San Diego Chargers 2009 Roster Breakdown: TEs
San Diego's depth chart at the tight end position features no more and no less than the best receiving end in the league, and a capable backup who is equally adept at blocking and receiving.
Added into the mix for 2009 are two rookies vying for the third spot. One, a former starter for the University of Georgia, the other, a former Colorado State standout who caught more than 140 balls and scored 20 touchdowns in his college career.
Antonio Gates remains the San Diego Chargers' biggest and most consistent threat on passing downs.
The big tight end out of Kent State was slowed somewhat by remnants of injuries sustained in 2007 and new ones suffered in 2008, but he still managed to lead the team in receptions with 60 and TDs with eight.
Gates boasts a great mix of size, strength, and speed that produces matchup problems for any defense.
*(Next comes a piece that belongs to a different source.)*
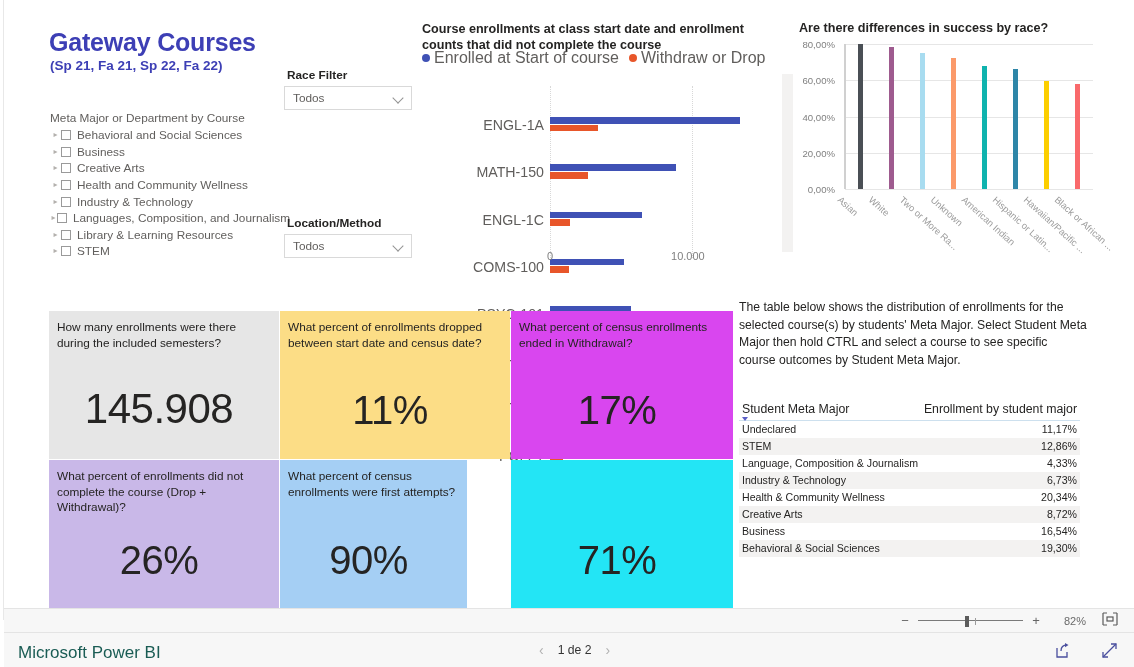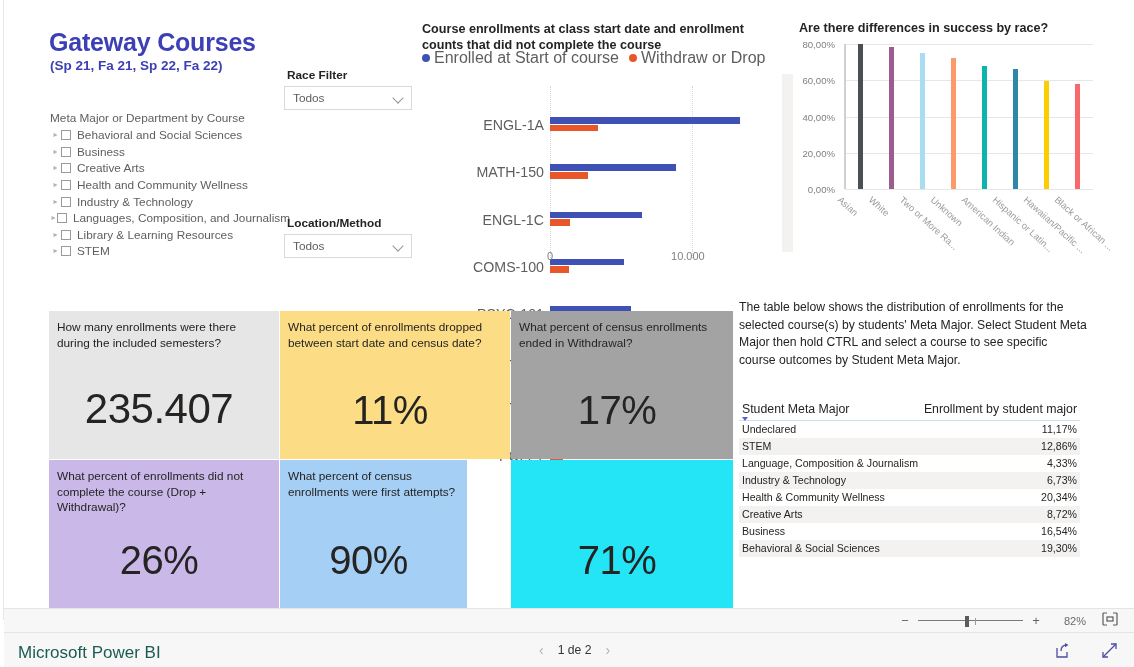"What percent of census enrollments ended" div.kpi { background: #a3a3a3 -> #d946ef }
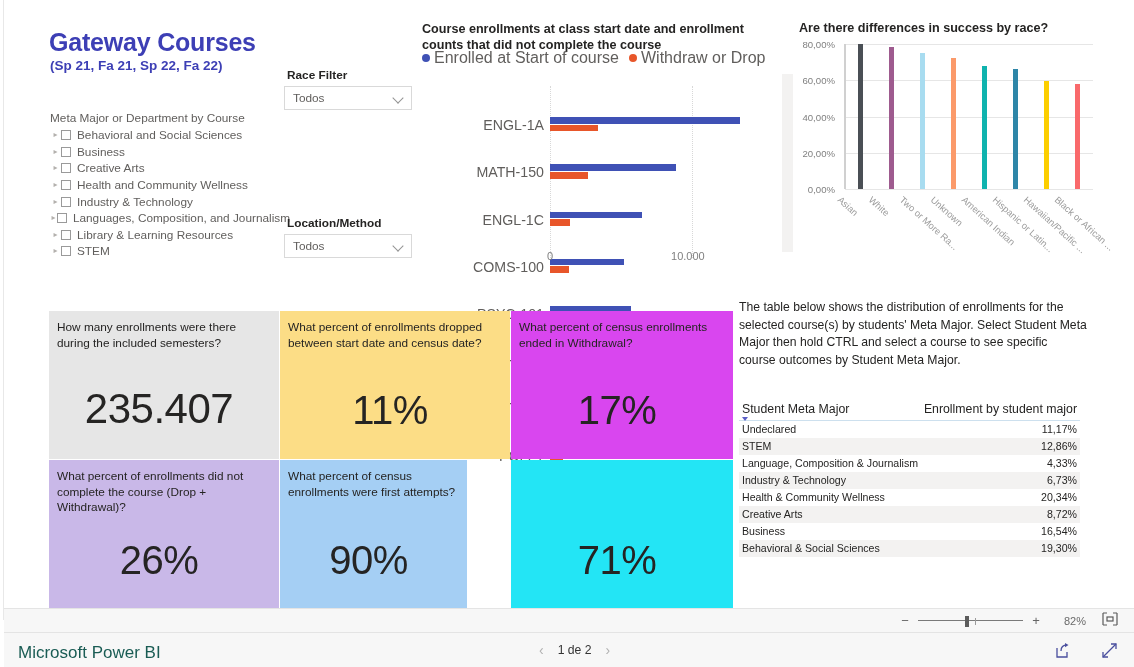"235.407" div.kpi-v { text: 235.407 -> 145.908 }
Too fast to be covered by most linebackers and too big to be guarded by safeties, the three-time Pro Bowler can be a nightmare for opposing teams when used properly.
Pros: Most explosive tight end in the game today, has speed to run with secondaries and strength to out-muscle linebackers, at 6'4" and 260, is a big target for QB Philip Rivers, soft hands and basketball background make him an excellent ball handler, equally effective in short and long passing game.
Cons: Even with recent improvements, still not the best blocking tight end, injuries have creeped up on him in recent years, with fears that ankle and foot conditions can be chronic, is coming off weakest season statistically since rookie year.
Season Outlook: Now, more than ever with Tony Gonzalez out of the AFC, Gates is the premier tight end in the conference, and should put up Pro Bowl worthy numbers once more. Seventy-80 receptions and 900-1,000 yards are not out of the question.
Acquired in a draft-day trade in 2006, Manumaleuna has proven himself a worthy backup to Antonio Gates, subbing in for him at appropriate times, working as a blocking back in big formations and, off the line of scrimmage, even lining up as a fullback.
A change-up to the more athletic Gates, Brandon looks and plays more like the traditional tight end, a capable receiver who can function as an extra blocker. Last season, Manumaleuna caught 15 balls for 127 yards, all season highs since joining the Chargers in 2006.
Pros: Excellent blocker who can be used in both run and passing situations, presence on field doesn't alert defenses too much, despite fact that he is a solid weapon in passing game, good strength and footwork allow him to overpower linemen and linebackers alike.
Cons: Slow even for a "traditional" tight end, isn't very useful beyond short-yardage situations even on passing downs, has been known to hold when beaten off the line in blocking situations.
Season Outlook: Manumaleuna has been averaging about 13 catches a year since arriving in San Diego, and that number is very feasible this season. He'll be a weapon in goal line situations and in third-and-short, functioning as either an extra blocker or a receiver.
The former Colorado State stud was a three time All-MWC honoree in his college days, and was expected by some analysts to be a late-round selection in this year's NFL Draft.
However, as an undrafted free agent, Sperry latched on with the Chargers in hopes of making the team. In his college career, Kory put up numbers envied by many, catching 141 balls and scoring 20 touchdowns.
Pros: Great receiver, big, soft hands remind Chargers brass of Gates, former H-Back Ronnie Harmon, good speed creates matchup problems for defenses.
Cons: Not a good blocker, needs to work on route running, used in college mostly as a split end, lining up as a WR, thus could struggle in traditional three-point stance, suffered major injury in college that could haunt him in future.
Season Outlook: Sperry's skills and size are Gates-like on the surface, so he'll get a long look in the preseason, but Sperry will have to prove that he can also be proficient against NFL defenses when it comes to blocking and shaking defenders. Otherwise, he'll be gone.
Georgia's starting tight end during the Matthew Stafford-Knowshon Moreno era comes to the Chargers as another undrafted rookie free agent. Chandler's skills were probably not used to their full potential in Georgia, with sexier passing and rushing options available to the Bulldogs at nearly all times.
After a strong 2007 season, Chandler only caught five passes in 2008.
Pros: Good blocker with intuition to help out in running game, capable receiver.
Cons: Has had disciplinary problems in past with arrest, could struggle with pro-style offense and bigger, stronger defenders on line of scrimmage.
Season Outlook: If Sperry is viewed to be a player in the vein of Antonio Gates, then Chandler is definitely Brandon Manumaleuna's counterpoint. Strong, solid but not flashy, Chandler will also get a chance to latch on during training camp and maybe the preseason.